**Actions requises**.
1. Les affirmations (a), (b) et (c) concordent-elles avec le texte sur l'informatique dématérialisée ? Pour chacune, répondez par oui ou par non et citez les mots décisifs du texte.
(a) L'utilisateur d'un nuage bénéficie d'un niveau de confidentialité supérieur à celui de l'utilisateur d'applications d'ordinateur de bureau.
(b) Les accords d'utilisation et les droits de propriété intellectuelle peuvent différer d'un pays à l'autre.
(c) L'intégrité et l'exactitude des données relèvent de la fiabilité.
2. Prolongez le texte sur l'informatique dématérialisée en reprenant après sa dernière phrase.

**Passage du document**.
########################################

L'informatique dématérialisée pose
certains problèmes
Le succès du nouveau paradigme passe par
la solution des problèmes de confidentialité, sécurité,
fiabilité, accès et réglementation.
Fiabilité et responsabilité: Comme avec d'autres services
de télécommunication, les utilisateurs comptent sur la fiabilité
du nuage (notamment si cette ressource est utilisée pour des
applications à mission critique) et sur une définition claire
des responsabilités en cas de problème grave. L'intégrité et
l'exactitude des données sont d'autres aspects de la fiabilité.
Des résultats erronés, ou des données perdues ou altérées
peuvent être lourds de conséquences pour l'utilisateur du nuage.
Des accords de service doivent régler ces questions.
Sécurité, confidentialité et anonymat: Etant donné que
l'infrastructure physique est partagée, les niveaux de
confidentialité et d'anonymat mis à la disposition de
l'utilisateur d'un nuage risquent d'être inférieurs à ceux dont
jouit l'utilisateur d'applications d'ordinateur de bureau. Pour
protéger la confidentialité, il faut prendre soin de protéger
les données des utilisateurs (y compris les informations
concernant les clients), ainsi que les applications utilisées
pour manipuler ces données.
Restrictions d'accès et d'utilisation: Le stockage et le
partage des données via un nuage risquent aussi de susciter des
inquiétudes quant aux droits d'auteur, aux licences et à la
propriété intellectuelle. Il est possible d'accéder aux nuages à
tout moment, pour tout utilisateur possédant une connexion
Internet et depuis n'importe quel endroit. Or, les accords
d'utilisation et les droits de propriété intellectuelle peuvent
varier selon les pays. Les gouvernements devront examiner les
principes et réglementations appropriés pour assurer des
garde-fous suffisants. Par exemple, certaines dispositions
pourraient devoir figurer obligatoirement dans les accords de
service entre utilisateurs et fournisseurs concernant par
exemple:
- Les seuils de fiabilité de base
- La responsabilité en cas de perte
ou de violation de données
- Les attentes concernant la sécurité
des données
- La protection de la confidentialité
- Les attentes concernant l'anonymat
- Les droits d'accès et d'usage.

########################################

**Extraits de lignes**.
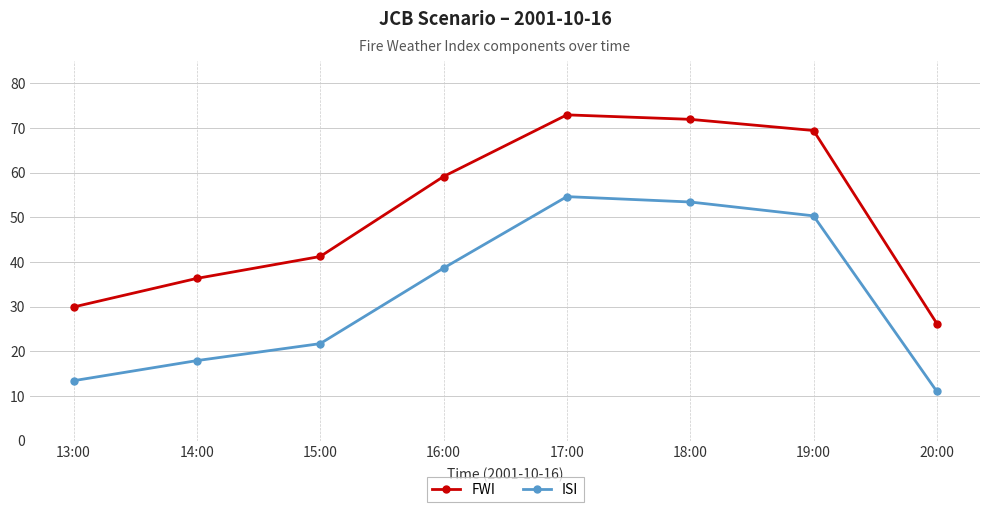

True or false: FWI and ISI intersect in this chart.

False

########################################

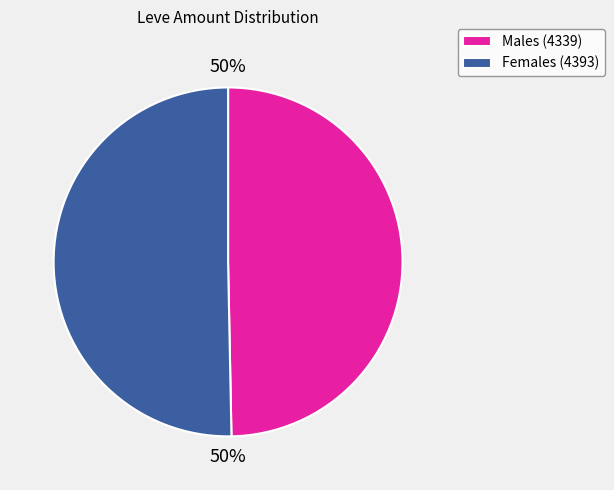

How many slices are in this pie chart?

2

########################################

**Résultats des tâches**.
1.
(a) Non : « risquent d'être inférieurs à ceux dont jouit l'utilisateur d'applications d'ordinateur de bureau ».
(b) Oui : « les accords d'utilisation et les droits de propriété intellectuelle peuvent varier selon les pays ».
(c) Oui : « L'intégrité et l'exactitude des données sont d'autres aspects de la fiabilité ».

2.
Les fournisseurs d'informatique répartie
et les décideurs doivent examiner ces questions afin de susciter
la confiance des utilisateurs.
Faire partie d'une grille
L'informatique en grille est un autre
moyen d'exploiter des ressources réparties. Au lieu d'utiliser
des centres de données, cette méthode utilise une immense
«grille» de machines, dont chacune peut ne pas être plus
puissante qu'un ordinateur domestique ordinaire. L'informatique
en grille est bien adaptée à la solution de problèmes demandant
beaucoup de ressources dans les domaines de la science, de
l'ingénierie et du commerce. Par exemple, 80 000 unités
centrales de traitement (CPU) sont partagées au sein du système
Enabling Grids for E-sciencE (EGEE), l'un des plus grands
du monde. Plus de 10 000 utilisateurs de 140 institutions dans
50 pays produisent ensemble une ressource informatique fiable et
modulable mise à la disposition de la communauté scientifique
européenne et mondiale. Les quatre expériences du Grand
collisionneur de hadrons (LHC) au CERN, l'organisation centrale
de recherche nucléaire pour l'Europe, envoient plus de 150 000
tâches par jour à l'infrastructure EGEE, générant des centaines
de térabytes de données par an.
Cette grille a aussi été utilisée pour
aider la Conférence régionale des radiocommunications de l'UIT,
en 2006, à établir une nouveau plan de fréquences pour la mise
en œuvre de la radiodiffusion numérique dans les bandes d'ondes
décimétriques et centimétriques. Pour réaliser des calculs d'une
grande complexité, il faut des moyens importants sur des laps de
temps très courts. Le Secteur des radiocommunications de l'UIT
(UIT–R) a déployé un système réparti de 100 ordinateurs à haut
débit pouvant effectuer 200 tâches simultanément. Pour compléter
le groupe local et assurer davantage de souplesse et de
fiabilité, il s'est mis d'accord avec le CERN pour utiliser des
ressources de l'infrastructure de grille EGEE.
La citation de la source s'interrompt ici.